El sol caía lento sobre la nueva casa.
Las cajas ya estaban casi vacías, las risas todavía flotaban en el aire y el olor a pintura nueva se mezclaba con el del café que Axel había preparado. Todo parecía pequeño, imperfecto, pero lleno de algo que no se podía explicar.
Tal vez era paz. O amor. O ambas cosas.
Kiel se dejó caer en el sofá, aún con las mangas remangadas, mirando cómo Axel luchaba con una cortina rebelde.
—Podrías dejarla y admitir que ganó —dijo, riendo.
—Jamás —respondió Axel, girándose con una sonrisa traviesa—. Esta casa va a quedar perfecta.
Kiel lo observó unos segundos. A veces no podía creer que estaban ahí. Que lo habían logrado.
Un golpe en la puerta interrumpió el momento.
Luna y Noah aparecieron con una bolsa de comida y su entusiasmo de siempre.
—¡Entrega especial para los recién mudados! —anunció Luna.
—Y postre —añadió Noah, levantando una caja con pasteles.
Kiel los dejó pasar riendo. El perro de Axel, que ahora era “de ambos”, corrió hacia ellos moviendo la cola como loco.
Comieron juntos en el suelo, sin mesa, rodeados de cajas abiertas y vasos desiguales.
Noah contaba anécdotas, Luna reía con la boca llena y Axel se recostó contra Kiel, medio dormido, con esa tranquilidad que solo se tiene cuando uno está justo donde quiere estar.
—No puedo creer que estemos aquí —murmuró Kiel, jugando con el cabello de Axel.
—Yo sí —respondió Axel, sonriendo—. Siempre supe que íbamos a llegar.
—¿A una casa llena de cajas y sin cortinas? —bromeó Noah.
—A algo mejor —dijo Axel, mirando a Kiel—. A un lugar que se sienta como hogar.
El silencio que siguió fue suave, cómodo.
Afuera, el cielo se pintaba de tonos rosados, y las primeras luces del vecindario se encendían. Luna se levantó para mirar por la ventana y sonrió.

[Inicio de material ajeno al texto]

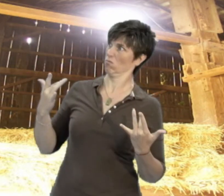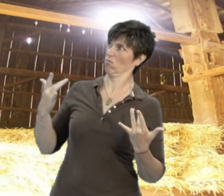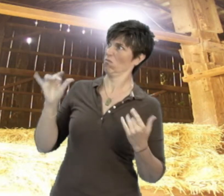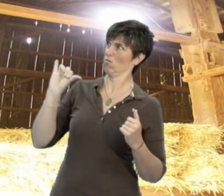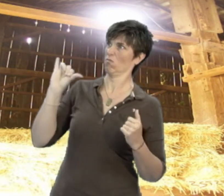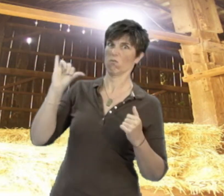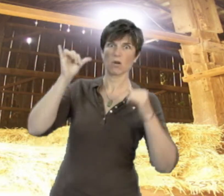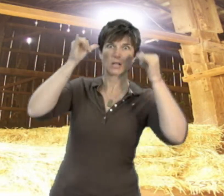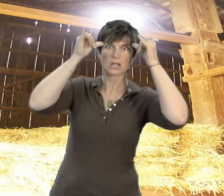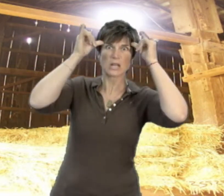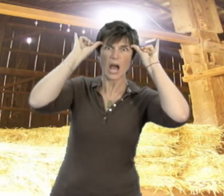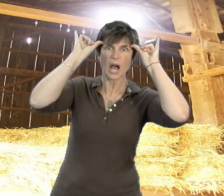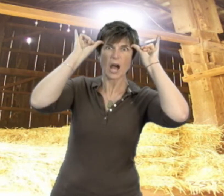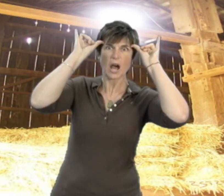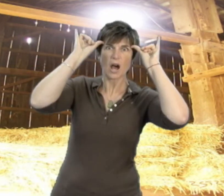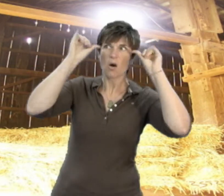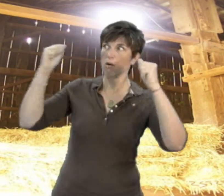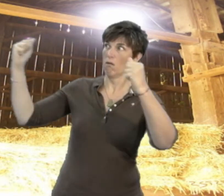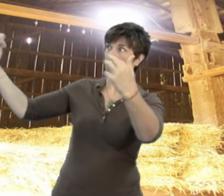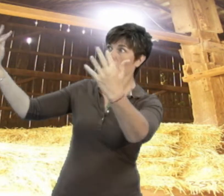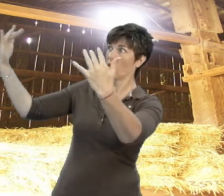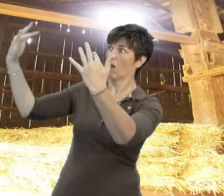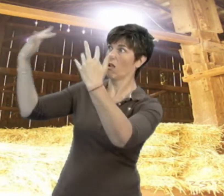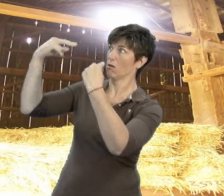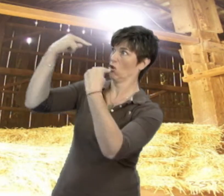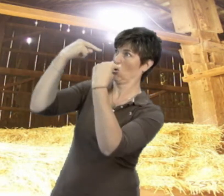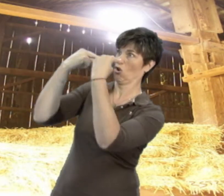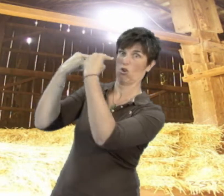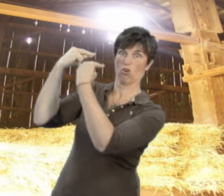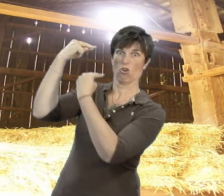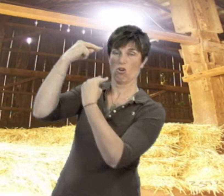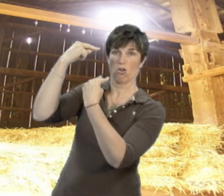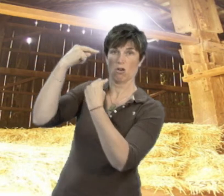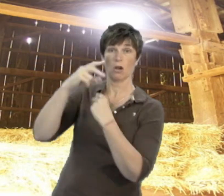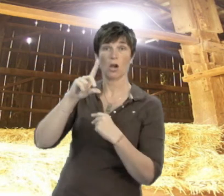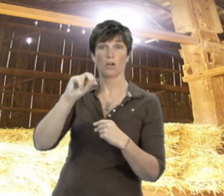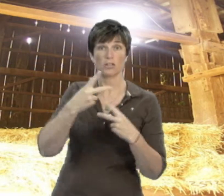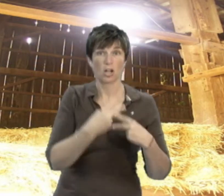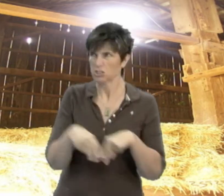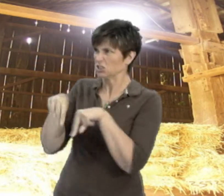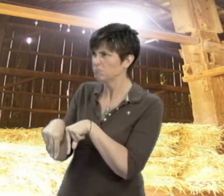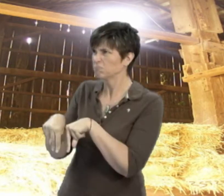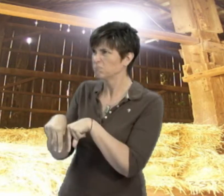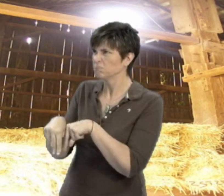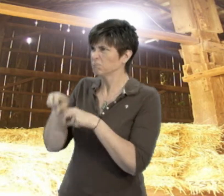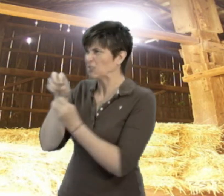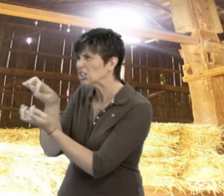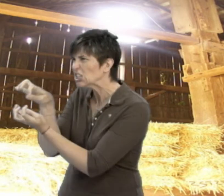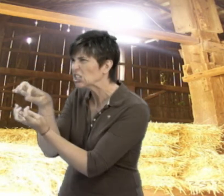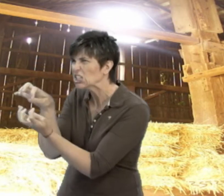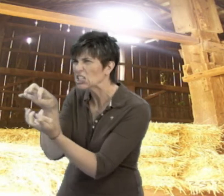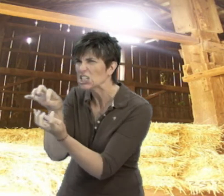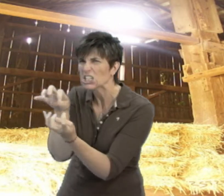Seeing all of the cattle looking at him, the dog sprang up quickly and began to snarl at them.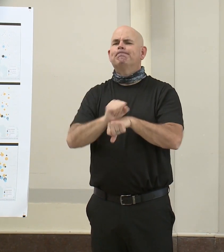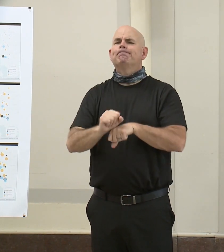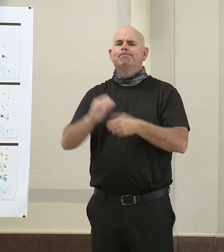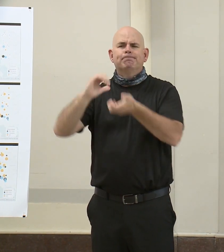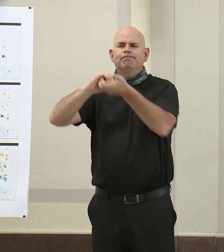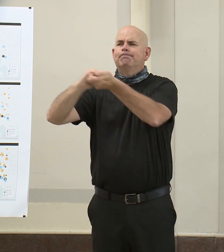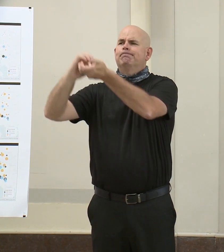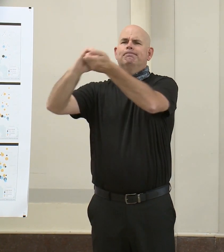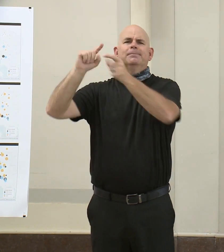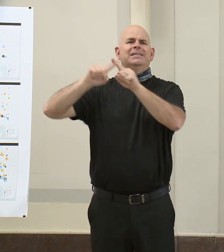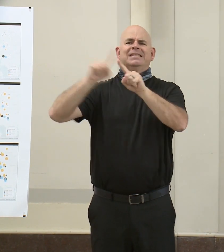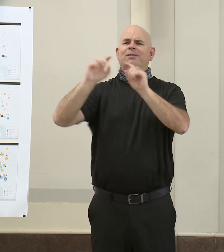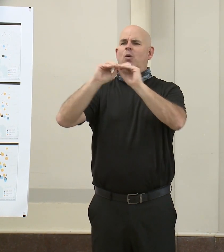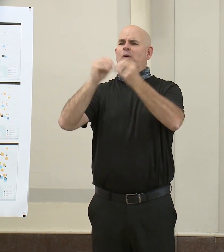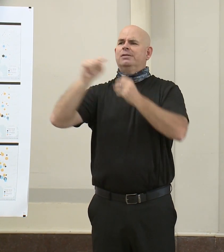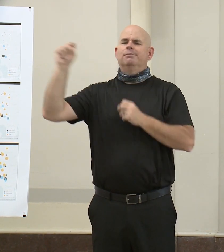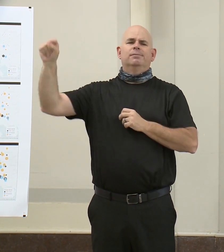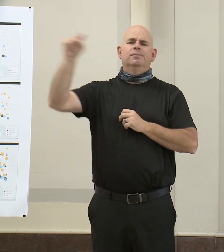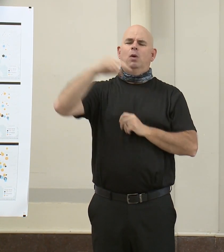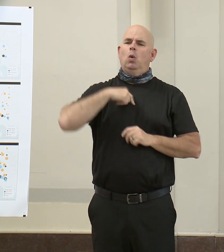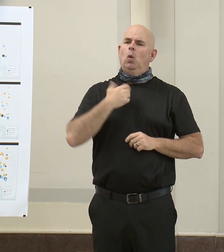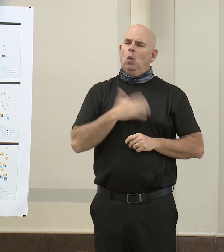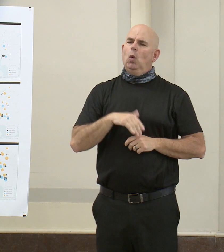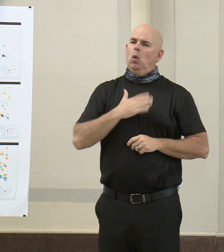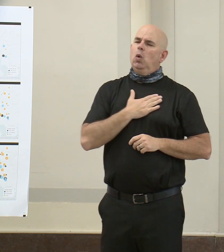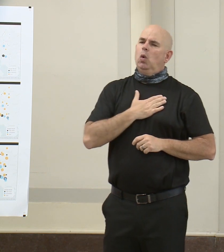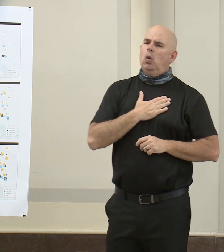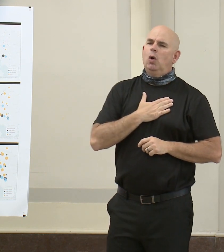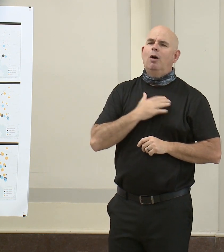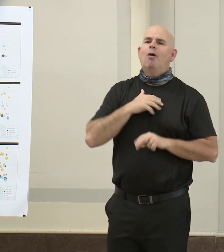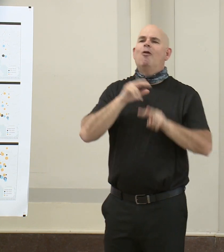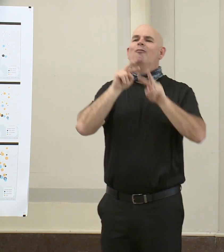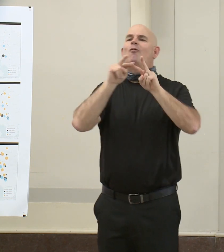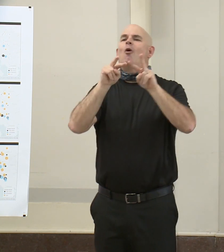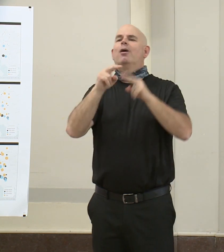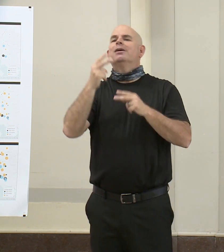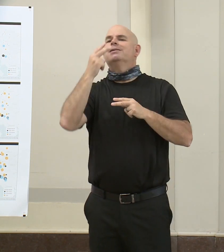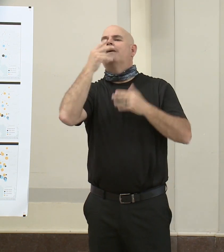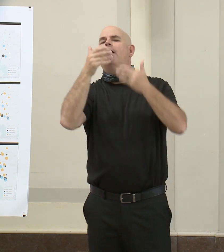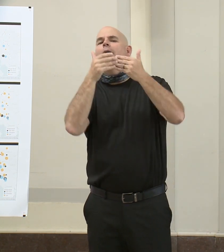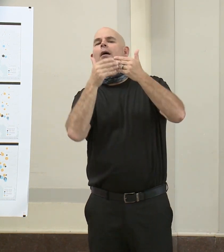forward to seeing you tomorrow at the World Central Kitchen sites. Thank you.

—Es bonito. Ustedes son bonitos —dijo—. Me alegra tanto verlos así.
—Y nosotros a ustedes —añadió Kiel—. Siempre fueron parte de esto, de lo que somos ahora.
Cuando el reloj marcó las nueve, Luna y Noah se despidieron entre abrazos y bromas, prometiendo que el domingo volverían para ayudar con la decoración.
El perro ladró mientras los veía irse y, de pronto, la casa quedó en silencio otra vez.
Axel apoyó la cabeza en el hombro de Kiel.
—¿Sabes qué me gusta de esta casa? —preguntó en voz baja.
—¿Qué?
—Que no importa si está vacía o desordenada. Mientras estés tú, se siente llena.
Kiel sonrió y lo abrazó más fuerte.
—Y tú haces que todo valga la pena —susurró.
Afuera, las luces de la calle se reflejaban en las ventanas nuevas. El viento movía las hojas del jardín, y la risa de Axel aún flotaba en el aire.
Esa noche, mientras el perro dormía a los pies del sofá y el reloj marcaba las once, ambos se quedaron mirando el techo, sin decir nada.
Porque ya no hacía falta.
Tenían una casa.
Tenían un futuro.
Y, sobre todo, se tenían el uno al otro.